One of the things I like about it is how the stove can be operating at 600-700 degrees and pipe temp never gets above 300. My old stove would turn the pipe cherry red if I fired it that hot for obvious reasons. Hard to believe Nashua with such an efficient design went out of business. I realize it is an old stove with no modern catylitic features. But the efficiency has to be as good as what is produced today and the heat output revels others I have been around.

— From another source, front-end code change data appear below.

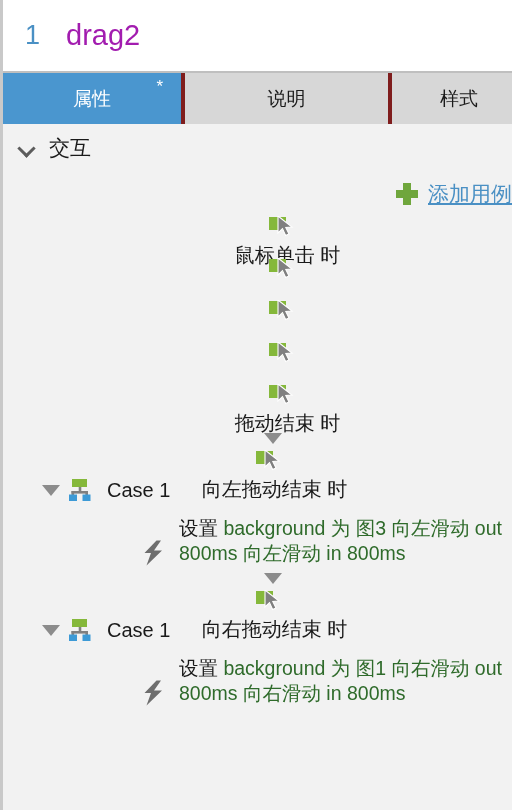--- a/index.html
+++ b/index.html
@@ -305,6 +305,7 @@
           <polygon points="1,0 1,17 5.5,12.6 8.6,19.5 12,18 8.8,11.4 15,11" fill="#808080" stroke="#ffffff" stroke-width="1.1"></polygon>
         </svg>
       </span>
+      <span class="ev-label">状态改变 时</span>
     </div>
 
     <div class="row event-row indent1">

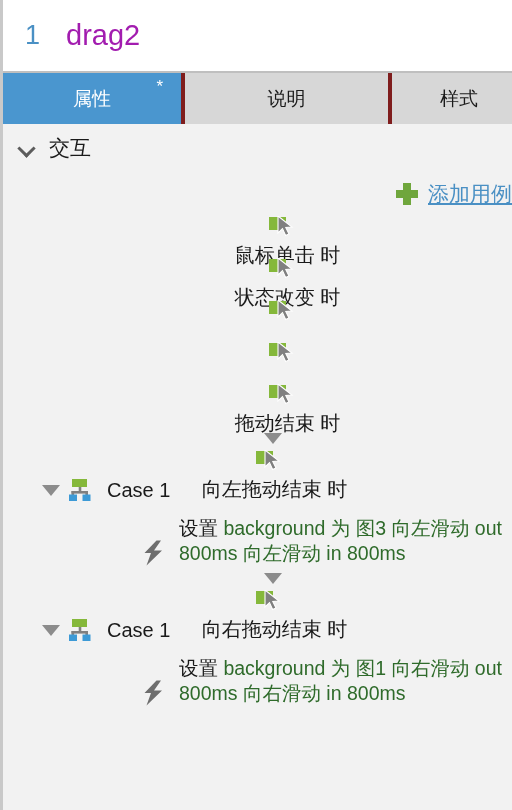--- a/index.html
+++ b/index.html
@@ -234,7 +234,7 @@
   .action-row {
     padding-left: 138px;
     padding-top: 4px;
-    align-items: flex-end;
+    align-items: center;
   }
   .bolt-icon {
     width: 26px;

Does anyone here on this forum have history on this company or the stoves they built and any pros cons about these 30+ year old designs. BTW this stove has an 8" out pipe and I have it reduced to 6". The chimney is triple wall approx. 35' from the ceiling. Total pipe length from stove to top about 42'.
Thanks Bill
 
My Grandfather heats with a Nashua stove. Granted it burns a little more wood than the new epa stoves, but that thing is a monster of a wood heater! He keeps his house around a comfortable 85 to 90 in the middle of winter. He's had that stove 30 plus years and uses it as an only source of heat. I would love to come by one for my garage! I knew of 2 other people that had the same stove he does, they would not part with it for nothing. He's got about a 10 to 12 foot straight shot of 8 inch triple wall pipe ( the same one for 30 years). This thing will pull a draft like you wouldn't believe on the warmest of fall/spring days. But at 82 years old I guess I'd look forward to being self sufficient in the winter. I've always believed the woodstove has kept him active and kept him healthy all these years! I wasn't being sarcastic about the 85,90 degree
 
My neighbor just got one. That thing cranks the heat out unbelievable.